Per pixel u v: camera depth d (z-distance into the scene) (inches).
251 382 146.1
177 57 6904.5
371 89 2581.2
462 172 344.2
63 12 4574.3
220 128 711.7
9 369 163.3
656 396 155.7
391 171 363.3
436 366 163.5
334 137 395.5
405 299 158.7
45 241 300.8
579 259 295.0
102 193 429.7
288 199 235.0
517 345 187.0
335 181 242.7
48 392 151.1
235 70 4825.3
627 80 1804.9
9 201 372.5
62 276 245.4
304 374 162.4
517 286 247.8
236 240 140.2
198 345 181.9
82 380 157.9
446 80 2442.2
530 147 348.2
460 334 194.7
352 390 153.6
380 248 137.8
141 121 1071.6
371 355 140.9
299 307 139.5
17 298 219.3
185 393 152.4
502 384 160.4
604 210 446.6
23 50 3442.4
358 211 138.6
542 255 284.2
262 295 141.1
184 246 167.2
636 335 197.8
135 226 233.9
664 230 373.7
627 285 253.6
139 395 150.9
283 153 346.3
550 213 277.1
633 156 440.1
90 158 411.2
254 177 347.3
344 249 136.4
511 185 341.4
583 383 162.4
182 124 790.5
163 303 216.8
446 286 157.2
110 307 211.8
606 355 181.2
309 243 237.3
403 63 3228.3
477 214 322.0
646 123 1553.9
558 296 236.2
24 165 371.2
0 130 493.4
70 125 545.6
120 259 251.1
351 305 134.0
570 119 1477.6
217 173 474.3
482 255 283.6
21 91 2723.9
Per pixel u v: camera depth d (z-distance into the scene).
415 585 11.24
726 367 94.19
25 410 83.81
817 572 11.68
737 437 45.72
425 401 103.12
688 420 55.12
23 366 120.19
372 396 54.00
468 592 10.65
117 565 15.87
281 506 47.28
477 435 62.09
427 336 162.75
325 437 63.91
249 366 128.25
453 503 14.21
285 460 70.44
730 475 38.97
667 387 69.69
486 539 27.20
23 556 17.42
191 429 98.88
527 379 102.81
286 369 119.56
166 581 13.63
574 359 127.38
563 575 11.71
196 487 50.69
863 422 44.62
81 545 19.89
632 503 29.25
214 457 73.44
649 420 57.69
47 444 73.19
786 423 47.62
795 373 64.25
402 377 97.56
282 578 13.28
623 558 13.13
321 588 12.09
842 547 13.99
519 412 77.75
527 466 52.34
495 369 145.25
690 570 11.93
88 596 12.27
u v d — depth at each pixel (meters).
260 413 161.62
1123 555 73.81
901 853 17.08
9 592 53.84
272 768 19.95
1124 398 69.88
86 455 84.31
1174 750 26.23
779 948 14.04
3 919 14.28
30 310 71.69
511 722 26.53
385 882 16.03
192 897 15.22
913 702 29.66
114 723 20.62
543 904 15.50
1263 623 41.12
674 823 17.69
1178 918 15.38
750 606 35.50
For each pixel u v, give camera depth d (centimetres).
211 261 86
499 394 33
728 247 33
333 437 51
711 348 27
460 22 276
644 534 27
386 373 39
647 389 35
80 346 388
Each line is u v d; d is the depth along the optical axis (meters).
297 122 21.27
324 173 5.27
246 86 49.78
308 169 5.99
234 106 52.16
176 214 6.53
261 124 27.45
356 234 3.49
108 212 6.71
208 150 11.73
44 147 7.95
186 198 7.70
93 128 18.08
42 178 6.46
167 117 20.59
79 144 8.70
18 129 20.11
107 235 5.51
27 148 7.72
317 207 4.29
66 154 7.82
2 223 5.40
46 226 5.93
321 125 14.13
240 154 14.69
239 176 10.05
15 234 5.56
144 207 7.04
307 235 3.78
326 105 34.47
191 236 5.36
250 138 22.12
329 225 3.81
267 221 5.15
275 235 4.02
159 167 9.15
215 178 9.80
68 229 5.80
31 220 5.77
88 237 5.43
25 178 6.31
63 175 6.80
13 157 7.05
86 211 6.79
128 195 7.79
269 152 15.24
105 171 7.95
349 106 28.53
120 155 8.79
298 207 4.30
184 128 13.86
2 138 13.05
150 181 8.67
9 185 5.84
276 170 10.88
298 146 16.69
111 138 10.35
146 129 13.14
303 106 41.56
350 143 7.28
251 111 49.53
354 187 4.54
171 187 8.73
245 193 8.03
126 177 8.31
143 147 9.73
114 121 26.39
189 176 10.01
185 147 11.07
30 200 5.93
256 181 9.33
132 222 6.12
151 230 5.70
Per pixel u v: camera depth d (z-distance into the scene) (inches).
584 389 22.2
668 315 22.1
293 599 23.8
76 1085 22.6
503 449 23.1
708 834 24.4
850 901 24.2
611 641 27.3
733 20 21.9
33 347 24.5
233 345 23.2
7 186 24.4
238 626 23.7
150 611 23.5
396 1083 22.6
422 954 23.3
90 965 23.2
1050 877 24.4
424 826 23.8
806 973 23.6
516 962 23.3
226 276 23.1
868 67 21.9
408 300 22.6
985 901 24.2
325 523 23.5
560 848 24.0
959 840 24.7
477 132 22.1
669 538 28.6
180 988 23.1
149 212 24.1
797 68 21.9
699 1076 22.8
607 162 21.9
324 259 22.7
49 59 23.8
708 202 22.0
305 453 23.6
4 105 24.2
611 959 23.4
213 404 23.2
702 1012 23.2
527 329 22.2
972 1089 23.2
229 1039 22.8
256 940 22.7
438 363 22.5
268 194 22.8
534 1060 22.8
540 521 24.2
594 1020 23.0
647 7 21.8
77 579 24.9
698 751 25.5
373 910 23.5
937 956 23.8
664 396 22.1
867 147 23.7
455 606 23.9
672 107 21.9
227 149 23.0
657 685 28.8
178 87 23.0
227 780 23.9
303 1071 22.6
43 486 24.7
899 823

__Brief__. For the material above, state the number of lines that include the word "depth". Leave out everything else.

__Response box__. 6